Hlfsd is a daemon which implements a filesystem containing a
symbolic link to subdirectory within a user's home directory, depending
on the user which accessed that link. It was primarily designed to
redirect incoming mail to users' home directories, so that it can be read
from anywhere. It was designed and implemented by
Erez Zadok and
Alexander Dupuy, at the
Computer Science Department of
Columbia University. A
paper
on Hlfsd was presented at the Usenix LISA VII conference in 1993.
Hlfsd operates by mounting itself as an NFS server for the directory
containing linkname, which defaults to `/hlfs/home'. Lookups
within that directory are handled by Hlfsd, which uses the
password map to determine how to resolve the lookup. The directory will
be created if it doesn't already exist. The symbolic link will be to
the accessing user's home directory, with subdir appended to it. If
not specified, subdir defaults to `.hlfsdir'. This directory
will also be created if it does not already exist.
A `SIGTERM' sent to Hlfsd will cause it to shutdown. A
`SIGHUP' will flush the internal caches, and reload the password
map. It will also close and reopen the log file, to enable the original
log file to be removed or rotated. A `SIGUSR1' will cause it to
dump its internal table of user IDs and home directories to the file
`/tmp/hlfsddump'.
Electronic mail has become one of the major applications for many
computer networks, and use of this service is expected to increase over
time, as networks proliferate and become faster. Providing a convenient
environment for users to read, compose, and send electronic mail has
become a requirement for systems administrators (SAs).
Widely used methods for handling mail usually require users to be logged
into a designated "home" machine, where their mailbox files reside.
Only on that one machine can they read newly arrived mail. Since users
have to be logged into that system to read their mail, they often find
it convenient to run all of their other processes on that system as
well, including memory and CPU-intensive jobs. For example, in our
department, we have allocated and configured several multi-processor
servers to handle such demanding CPU/memory applications, but these were
underutilized, in large part due to the inconvenience of not being able
to read mail on those machines. (No home directories were located on
these designated CPU-servers, since we did not want NFS service for
users' home directories to have to compete with CPU-intensive jobs. At the
same time, we discouraged users from running demanding applications on
their home machines.)
Many different solutions have been proposed to allow users to read their
mail on any host. However, all of these solutions fail in one or more
of several ways:
they introduce new single points of failure
they require using different mail transfer agents (MTAs) or user agents
(UAs)
they do not solve the problem for all cases, i.e. the solution is only
partially successful for a particular environment.

- Task list
a. Copy the entries word for word, starting at their first line and ending with the line that contains "cardiovasculares, enfarte do miocárdio". Leave the pictures out.
b. Write the next part of the text about Hlfsd, picking up after its last sentence.

- Exercise data

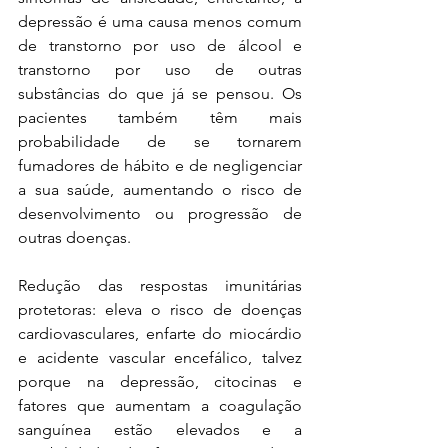
depressão é uma causa menos comum 
de transtorno por uso de álcool e 
transtorno por uso de outras 
substâncias do que já se pensou. Os 
pacientes também têm mais 
probabilidade de se tornarem 
fumadores de hábito e de negligenciar 
a sua saúde, aumentando o risco de 
desenvolvimento ou progressão de 
outras doenças.
Redução das respostas imunitárias 
protetoras: eleva o risco de doenças 
cardiovasculares, enfarte do miocárdio 
e acidente vascular encefálico, talvez 
porque na depressão, citocinas e 
fatores que aumentam a coagulação 
sanguínea estão elevados e a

- Your responses
a.
depressão é uma causa menos comum 
de transtorno por uso de álcool e 
transtorno por uso de outras 
substâncias do que já se pensou. Os 
pacientes também têm mais 
probabilidade de se tornarem 
fumadores de hábito e de negligenciar 
a sua saúde, aumentando o risco de 
desenvolvimento ou progressão de 
outras doenças.
Redução das respostas imunitárias 
protetoras: eleva o risco de doenças 
cardiovasculares, enfarte do miocárdio 

b.
We have designed a simple filesystem, called the Home-Link File
System, to provide the ability to deliver mail to users' home
directories, without modification to mail-related applications. We have
endeavored to make it as stable as possible. Of great importance to us
was to make sure the HLFS daemon, `hlfsd' , would not hang under
any circumstances, and would take the next-best action when faced with
problems. Compared to alternative methods, Hlfsd is a stable, more
general solution, and easier to install/use. In fact, in some ways, we
have even managed to improve the reliability and security of mail
service.
Our server implements a small filesystem containing a symbolic link
to a subdirectory of the invoking user's home directory, and named symbolic
links to users' mailbox files.
The Hlfsd server finds out the uid of the process that is
accessing its mount point, and resolves the pathname component `home' as a
symbolic link to a subdirectory within the home directory given by the
uid's entry in the password file. If the gid of the process
that attempts to access a mailbox file is a special one (called
HLFS_GID), then the server maps the name of the next pathname
component directly to the user's mailbox. This is necessary so that
access to a mailbox file by users other than the owner can succeed. The
server has safety features in case of failures such as hung filesystems
or home directory filesystems that are inaccessible or full.
On most of our machines, mail gets delivered to the directory
`/var/spool/mail'. Many programs, including UAs, depend on that
path. Hlfsd creates a directory `/mail', and mounts itself on
top of that directory. Hlfsd implements the path name component
called `home', pointing to a subdirectory of the user's home directory.
We have made `/var/spool/mail' a symbolic link to
`/mail/home', so that accessing `/var/spool/mail' actually
causes access to a subdirectory within a user's home directory.
The following table shows an example of how resolving the pathname
`/var/mail/NAME' to `/users/ezk/.mailspool/NAME' proceeds.
This section provides an in-depth discussion of why available methods
for delivering mail to home directories are not as good as the one used
by Hlfsd.
The most common method for mail delivery is for mail to be appended to a
mailbox file in a standard spool directory on the designated "mail
home" machine of the user. The greatest advantage of this method is
that it is the default method most vendors provide with their systems,
thus very little (if any) configuration is required on the SA's part.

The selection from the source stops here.